Ben Souness
- Full name: Benjamin John Souness
- Born: 8 March 1985 (age 41) New Plymouth, New Zealand
- Height: 188 cm (6 ft 2 in)
- Weight: 102 kg (225 lb)
- School: New Plymouth Boys' High School

Rugby union career
- Position: Flanker / No. 8

Provincial / State sides
- Years: Team / Apps / (Points)
- 2009–11: Taranaki / 33 / (10)

National sevens team
- Years: Team /  / Comps
- New Zealand 7s
- Medal record
Men's rugby sevens
Representing New Zealand
Commonwealth Games
| Gold medal – first place | 2010 Delhi | Team competition |

= Ben Souness =

Benjamin John Souness (born 3 May 1985) is a New Zealand former rugby union player.

Born in New Plymouth, Souness was educated at New Plymouth Boys' High School and played in their first XV.

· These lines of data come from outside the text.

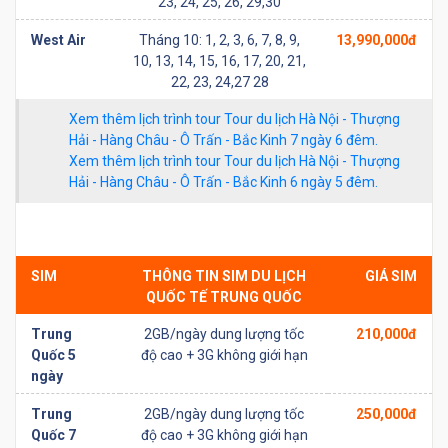
23, 24, 25, 26, 29,30
West Air
Tháng 10: 1, 2, 3, 6, 7, 8, 9,
13,990,000đ
10, 13, 14, 15, 16, 17, 20, 21,
22, 23, 24,27 28
Xem thêm lịch trình tour Tour du lịch Hà Nội - Thượng
Hải - Hàng Châu - Ô Trấn - Bắc Kinh 7 ngày 6 đêm.
Xem thêm lịch trình tour Tour du lịch Hà Nội - Thượng
Hải - Hàng Châu - Ô Trấn - Bắc Kinh 6 ngày 5 đêm.
SIM
THÔNG TIN SIM DU LỊCH
GIÁ SIM
QUỐC TẾ TRUNG QUỐC
Trung
2GB/ngày dung lượng tốc
210,000đ
Quốc 5
độ cao + 3G không giới hạn
ngày
Trung
2GB/ngày dung lượng tốc
250,000đ
Quốc 7
độ cao + 3G không giới hạn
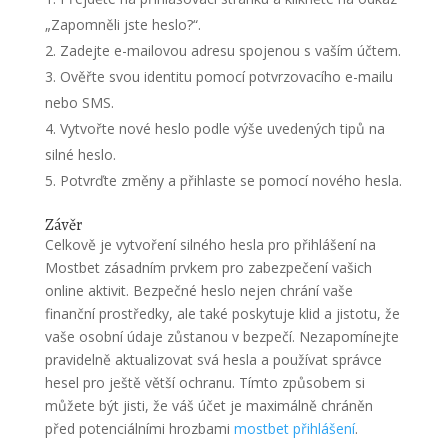
„Zapomněli jste heslo?“.
Zadejte e-mailovou adresu spojenou s vaším účtem.
Ověřte svou identitu pomocí potvrzovacího e-mailu
nebo SMS.
Vytvořte nové heslo podle výše uvedených tipů na
silné heslo.
Potvrďte změny a přihlaste se pomocí nového hesla.
Závěr
Celkově je vytvoření silného hesla pro přihlášení na
Mostbet zásadním prvkem pro zabezpečení vašich
online aktivit. Bezpečné heslo nejen chrání vaše
finanční prostředky, ale také poskytuje klid a jistotu, že
vaše osobní údaje zůstanou v bezpečí. Nezapomínejte
pravidelně aktualizovat svá hesla a používat správce
hesel pro ještě větší ochranu. Tímto způsobem si
můžete být jisti, že váš účet je maximálně chráněn
před potenciálními hrozbami
mostbet přihlášení
.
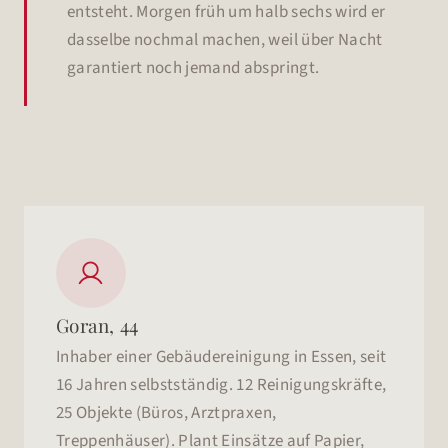
entsteht. Morgen früh um halb sechs wird er
dasselbe nochmal machen, weil über Nacht
garantiert noch jemand abspringt.

Goran, 44
Inhaber einer Gebäudereinigung in Essen, seit
16 Jahren selbstständig. 12 Reinigungskräfte,
25 Objekte (Büros, Arztpraxen,
Treppenhäuser). Plant Einsätze auf Papier,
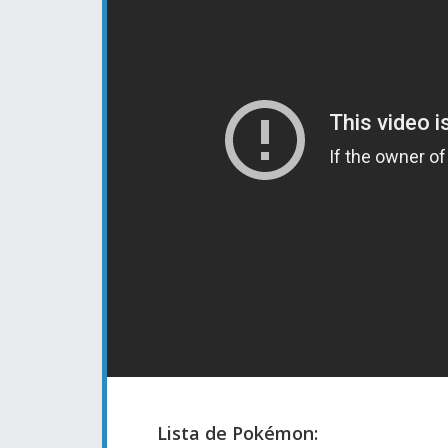
Lista de Pokémon:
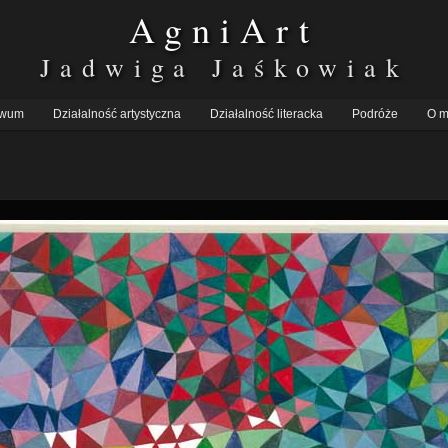
AgniArt
Jadwiga Jaśkowiak
iwum
Działalność artystyczna
Działalność literacka
Podróże
O m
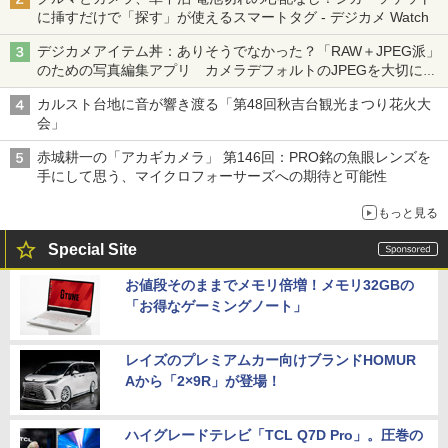
に挿すだけで「探す」が使えるスマートタグ - デジカメ Watch
デジカメアイテム丼：ありそうでなかった？「RAW＋JPEG派」
のための写真編集アプリ カメラデフォルトのJPEGを大切にす
る「Filmator」
カルスト台地に音が響き渡る「第48回秋吉台観光まつり花火大
会」
赤城耕一の「アカギカメラ」 第146回：PRO銘の魚眼レンズを
手にして思う、マイクロフォーサーズへの期待と可能性
もっと見る
Special Site
お値段そのままでメモリ倍増！メモリ32GBの
「お得なゲーミングノート」
レイズのプレミアムカー向けブランドHOMUR
Aから「2×9R」が登場！
ハイグレードテレビ「TCL Q7D Pro」。圧巻の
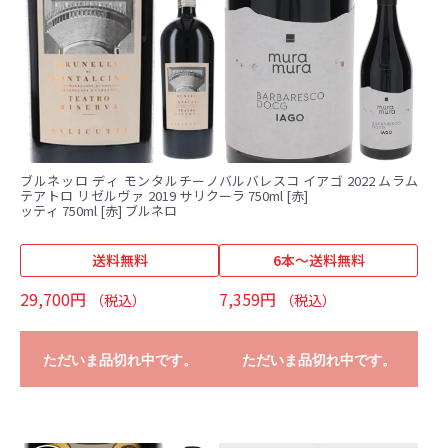
ブルネッロ ディ モンタルチーノ
バルバレスコ イアゴ 2022 ムラム
テアトロ リゼルヴァ 2019 サリク
ーラ 750ml [赤]
ッティ 750ml [赤] ブルネロ
送料無料
6本～送料無料
29,700円
7,359円
（税込）
（税込）
ただいま品切れ中です。
ただいま品切れ中です。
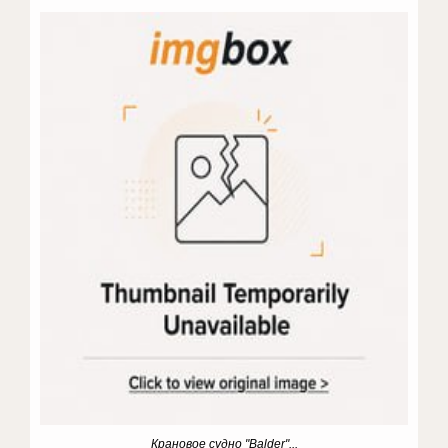
Крановое судно "Balder"...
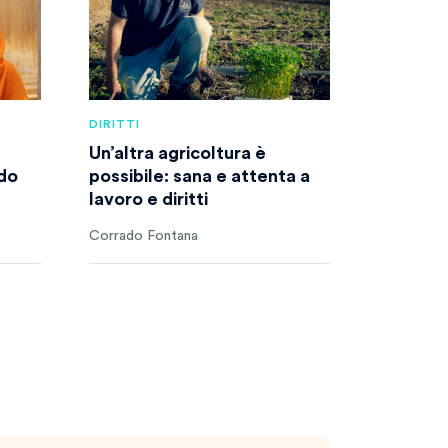
DIRITTI
Un’altra agricoltura è
do
possibile: sana e attenta a
lavoro e diritti
Corrado Fontana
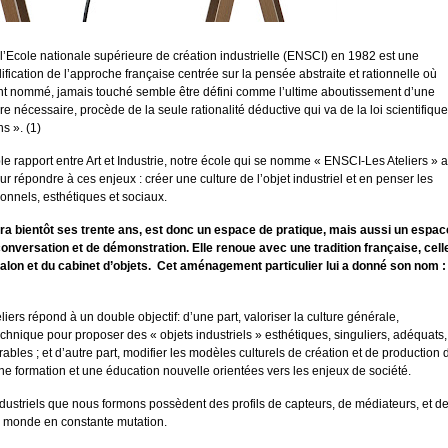
l’Ecole nationale supérieure de création industrielle (ENSCI) en 1982 est une
ification de l’approche française centrée sur la pensée abstraite et rationnelle où
ent nommé, jamais touché semble être défini comme l’ultime aboutissement d’une
e nécessaire, procède de la seule rationalité déductive qui va de la loi scientifique
s ». (1)
e rapport entre Art et Industrie, notre école qui se nomme « ENSCI-Les Ateliers » a
r répondre à ces enjeux : créer une culture de l’objet industriel et en penser les
onnels, esthétiques et sociaux.
tera bientôt ses trente ans, est donc un espace de pratique, mais aussi un espac
onversation et de démonstration. Elle renoue avec une tradition française, cell
u salon et du cabinet d’objets. Cet aménagement particulier lui a donné son nom :
iers répond à un double objectif: d’une part, valoriser la culture générale,
technique pour proposer des « objets industriels » esthétiques, singuliers, adéquats,
rables ; et d’autre part, modifier les modèles culturels de création et de production 
ne formation et une éducation nouvelle orientées vers les enjeux de société.
dustriels que nous formons possèdent des profils de capteurs, de médiateurs, et d
n monde en constante mutation.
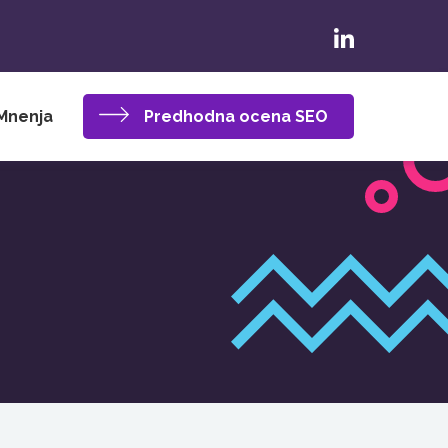
Mnenja
Predhodna ocena SEO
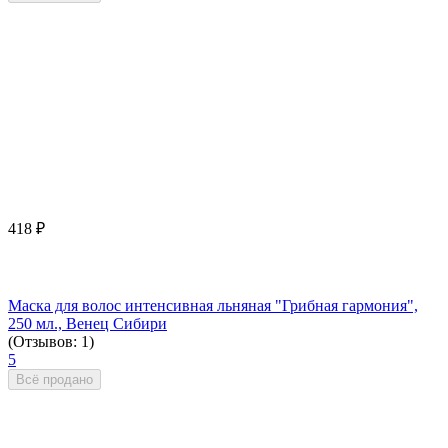
418
₽
Маска для волос интенсивная льняная "Грибная гармония",
250 мл., Венец Сибири
(Отзывов: 1)
5
Всё продано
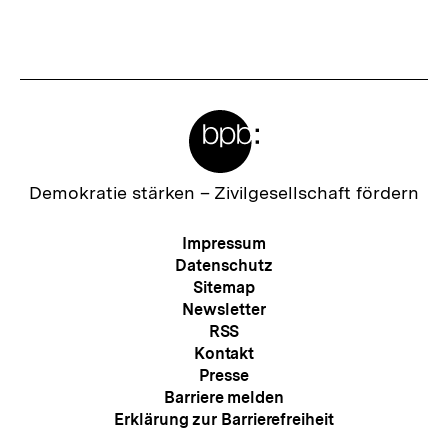
Inhalt
Inhalt
anzeigen
anzei
Meta-
Links
Zur
Demokratie stärken –
Zivilgesellschaft fördern
Startseite
der
Meta-
Impressum
bpb
Navigation
Datenschutz
Sitemap
Newsletter
RSS
Kontakt
Presse
Barriere melden
Erklärung zur Barrierefreiheit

Souness, an electrical engineer by profession, was a loose forward and played his club rugby for New Plymouth HSOB, while competing on the New Zealand rugby sevens team in the Sevens World Series. He was a gold medalist in rugby sevens at the 2010 Commonwealth Games. In 2011, Souness won a Ranfurly Shield playing with Taranaki.